Mais ce n’est pas une fatalité. A l’Internationale des services publics (ISP), une fédération syndicale internationale dédiée à la promotion de services publics de qualité, nous sommes convaincus, qu’aujourd’hui, plus que jamais, les travailleurs/euses ont besoin de syndicats puissants pour riposter et batailler pour le maintien d’emplois de qualité et de salaires équitables.
Tout comme Martin Luther King il y a 50 ans, nous avons un rêve : qu’un jour, les travailleurs/euses de toutes races et de tous milieux puissent mener une vie décente – « Un Jour », (« One Day ») est d’ailleurs le titre d’une série de courts-métrages de l’ISP sur le monde du travail, présentant la vie extraordinaire de fonctionnaires des services publics aux quatre coins du globe.
En ce jour dédié à la fonction publique, nous voulons une fois de plus célébrer ces travailleurs/euses et leur dévouement. Mais nous voulons surtout aller au-delà de la commémoration, et construire non pas un moment, mais un mouvement, et tout faire pour qu’il soit de longue haleine. La route est longue, mais lorsque les mouvements sociaux et les syndicats s’unissent, ils finissent par emporter des victoires.
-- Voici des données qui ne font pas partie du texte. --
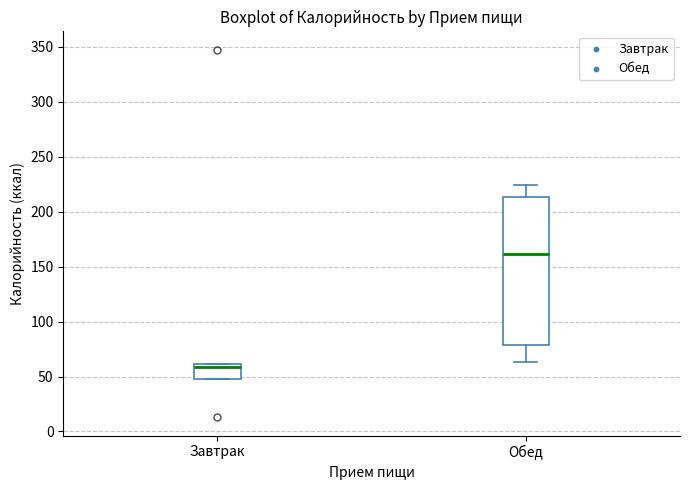

Which box's median line is the highest?

Обед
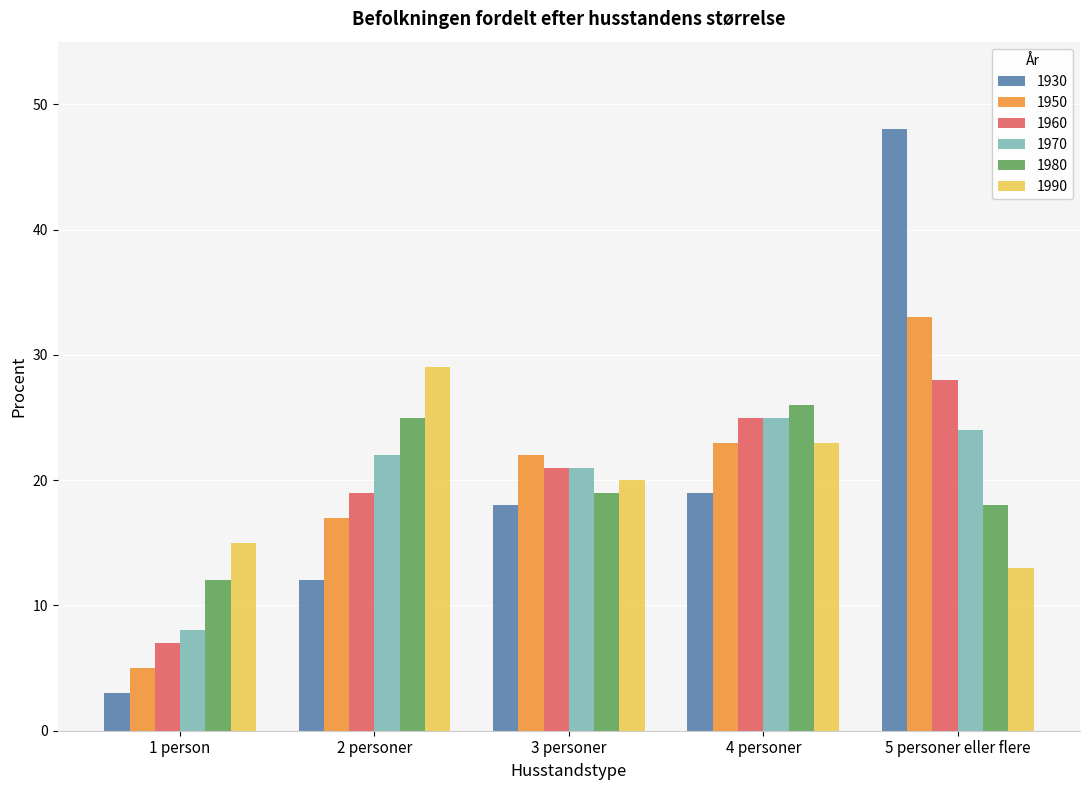

How many groups of bars are there?

5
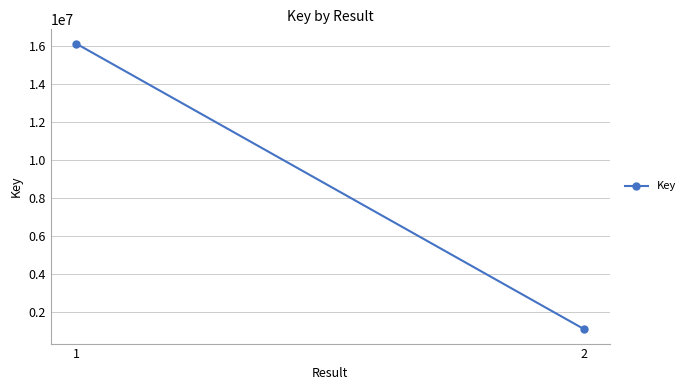

List the labels in order of value, smallest first.

2, 1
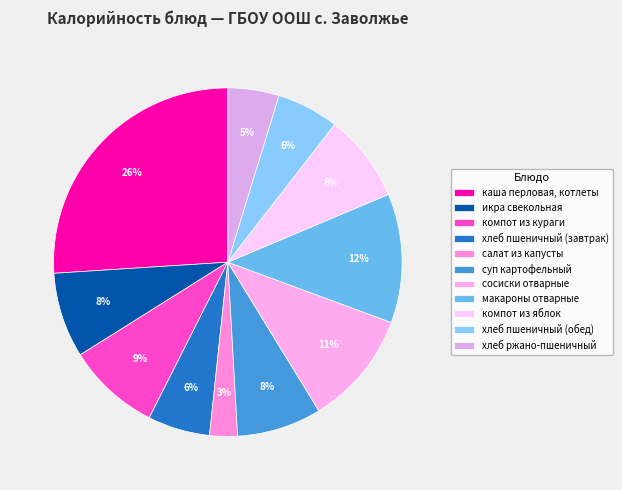

How many segments does this pie chart have?

11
Il est temps d’inverser la tendance, et d’écrire une nouvelle page. La lutte pour les droits universels, et notamment un salaire décent, de bonnes conditions de travail, le respect des questions de genre et l’accès à des services publics de qualité, est plus que jamais d’actualité.
* Rosa Pavanelli est Secrétaire générale de l’Internationale des services publics (ISP) et présidente du Conseil des syndicats mondiaux.